| Exercise goal |
Reproduce the lines of the items starting at the line that contains "as past seasons)." and ending at the line that contains "2. auto-fill 自动填充", swapping "data" for "statistics" and leaving everything else unchanged.

Records supplied Block Start

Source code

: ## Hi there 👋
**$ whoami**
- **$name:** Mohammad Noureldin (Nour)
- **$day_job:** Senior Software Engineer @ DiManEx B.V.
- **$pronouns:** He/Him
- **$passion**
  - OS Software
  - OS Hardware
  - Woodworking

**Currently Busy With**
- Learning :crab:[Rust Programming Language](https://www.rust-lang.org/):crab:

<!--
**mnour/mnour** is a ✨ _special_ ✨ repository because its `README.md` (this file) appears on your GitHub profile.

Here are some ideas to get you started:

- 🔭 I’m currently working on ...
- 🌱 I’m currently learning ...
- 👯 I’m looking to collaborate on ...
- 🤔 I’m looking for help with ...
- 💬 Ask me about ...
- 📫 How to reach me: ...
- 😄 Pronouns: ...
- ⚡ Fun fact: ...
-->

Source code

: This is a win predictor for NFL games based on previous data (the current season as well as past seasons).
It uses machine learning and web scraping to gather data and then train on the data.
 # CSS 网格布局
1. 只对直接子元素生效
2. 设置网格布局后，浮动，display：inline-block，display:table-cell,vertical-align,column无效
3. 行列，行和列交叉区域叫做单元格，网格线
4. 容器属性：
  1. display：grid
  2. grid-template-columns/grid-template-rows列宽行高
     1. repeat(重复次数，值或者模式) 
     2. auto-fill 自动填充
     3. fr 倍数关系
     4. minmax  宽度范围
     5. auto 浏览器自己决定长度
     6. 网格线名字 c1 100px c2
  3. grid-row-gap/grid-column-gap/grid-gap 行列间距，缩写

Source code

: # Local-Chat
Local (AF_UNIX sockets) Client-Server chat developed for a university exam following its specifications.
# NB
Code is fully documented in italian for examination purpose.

Records supplied Block End

| Solution for this exercise |
: This is a win predictor for NFL games based on previous statistics (the current season as well as past seasons).
It uses machine learning and web scraping to gather statistics and then train on the statistics.
 # CSS 网格布局
1. 只对直接子元素生效
2. 设置网格布局后，浮动，display：inline-block，display:table-cell,vertical-align,column无效
3. 行列，行和列交叉区域叫做单元格，网格线
4. 容器属性：
  1. display：grid
  2. grid-template-columns/grid-template-rows列宽行高
     1. repeat(重复次数，值或者模式) 
     2. auto-fill 自动填充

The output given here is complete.